Fairer than PhÅ“be’s sapphire-region’d star,
     Or Vesper, amorous glow-worm of the sky ;
Fairer than these, though temple thou hast none,
              Nor altar heap’d with flowers ;
Nor virgin-choir to make delicious moan
              Upon the midnight hours ;
No voice, no lute, no pipe, no incense sweet
     From chain-swung censer teeming ;
No shrine, no grove, no oracle, no heat
     Of pale-mouth’d prophet dreaming.

 (IV)
O brightest ! though too late for antique vows,
     Too, too late for the fond believing lyre,
When holy were the haunted forest boughs,
     Holy the air, the water, and the fire ;
Yet even in these days so far retir’d
     From happy pieties, thy lucent fans,
     Fluttering among the faint Olympians,
I see, and sing, by my own eyes inspired.
So let me be thy choir, and make a moan
                Upon the midnight hours ;
Thy voice, thy lute, thy pipe, thy incense sweet
     From swinged censer teeming ;
Thy shrine, thy grove, thy oracle, thy heat
     Of pale-mouth’d prophet dreaming.

(V)
Yes, I will be thy priest, and build a fane
     In some untrodden region of my mind,
Where branched thoughts, new grown with pleasant pain,
     Instead of pines shall murmur in the wind :
Far, far around shall those dark-cluster’d trees
   Fledge the wild-ridged mountains steep by steep; 
And there by zephrs, streams, and birds, and bees,
     The moss-lain Dryads shall be lull’d to sleep ;
And in the midst of this wide quietness
A rosy sanctuary will I dress
With the wreath’d trellis of a working brain,
     With buds, and bells, and stars without a name,
With all the gardener Fancy e’er could feign,
     Who breeding flowers, will never breed the same :
And there shall be for thee all soft delight
     That shadowy thought can win,
A bright torch, and a casement ope at night,
     To let the warm Love in ! 


Summary of Ode to Psyche


The speaker starts the poem with an address to the goddess Psyche, requesting her to hear his words, and asking that she must forgive him because he is about to sing her secrets.

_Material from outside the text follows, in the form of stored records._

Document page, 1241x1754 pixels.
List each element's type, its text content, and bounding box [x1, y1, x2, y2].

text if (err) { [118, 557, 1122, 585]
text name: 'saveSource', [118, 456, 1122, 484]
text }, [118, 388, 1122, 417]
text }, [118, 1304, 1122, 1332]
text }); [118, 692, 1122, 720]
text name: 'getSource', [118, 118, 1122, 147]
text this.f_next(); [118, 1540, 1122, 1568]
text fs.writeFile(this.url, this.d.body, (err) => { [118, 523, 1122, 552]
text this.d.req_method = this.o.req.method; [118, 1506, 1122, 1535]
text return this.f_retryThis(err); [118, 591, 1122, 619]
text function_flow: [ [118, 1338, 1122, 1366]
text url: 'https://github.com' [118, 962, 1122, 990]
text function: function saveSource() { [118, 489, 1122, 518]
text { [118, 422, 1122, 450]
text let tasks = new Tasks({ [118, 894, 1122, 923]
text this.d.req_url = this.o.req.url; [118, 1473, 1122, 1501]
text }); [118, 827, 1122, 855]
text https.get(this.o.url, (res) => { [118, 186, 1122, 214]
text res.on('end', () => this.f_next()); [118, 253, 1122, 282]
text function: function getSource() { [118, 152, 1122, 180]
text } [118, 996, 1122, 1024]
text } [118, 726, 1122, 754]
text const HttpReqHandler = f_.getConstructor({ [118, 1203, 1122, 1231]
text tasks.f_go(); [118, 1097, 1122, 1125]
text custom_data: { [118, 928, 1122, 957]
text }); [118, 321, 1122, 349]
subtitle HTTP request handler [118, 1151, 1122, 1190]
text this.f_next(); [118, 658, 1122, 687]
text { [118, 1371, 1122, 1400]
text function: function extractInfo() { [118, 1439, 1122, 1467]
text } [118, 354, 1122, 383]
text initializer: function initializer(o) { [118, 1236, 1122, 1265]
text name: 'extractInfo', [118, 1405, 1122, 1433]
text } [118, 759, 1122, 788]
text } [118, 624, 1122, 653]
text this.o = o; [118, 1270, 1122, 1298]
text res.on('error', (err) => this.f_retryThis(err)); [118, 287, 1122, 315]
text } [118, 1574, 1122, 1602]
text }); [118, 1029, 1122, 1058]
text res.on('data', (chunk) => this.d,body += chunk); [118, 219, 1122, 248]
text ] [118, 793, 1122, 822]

He says that while moving in the forest one day, he saw two fair creatures lying side by side in the grass, beneath a roof made of leaves, surrounded by flowers. They embrace one another with both their arms and wings, and though their lips did not touch, but they were close to one another. The speaker says he knew the winged boy, but asks who the girl was. He answers his own question and tells that She was Psyche.

Next, he calls Psyche again, describing her as the youngest and most beautiful of all the Olympian gods and goddesses. He believes this, he says, despite the fact that, unlike other god and goddesses, Psyche has not even a single place of worship. She has no temples, no altars, no singers to sing for her, and so on. Next, he says that all this has happened because she has arrived late. She has come into the world very late. But he says that even in this time, he would like to pay homage to Psyche and will become her singer, her music, and her oracle. He continues with these declarations, saying he will become Psyche’s priest and build her a temple on a place where no one has ever walked in his own mind, a region surrounded by thought that resemble the beauty of nature or imagination. He promises Psyche by saying that the window of her new home will be left open at night, so that her winged boy and her Lover can come in at every night to meet her.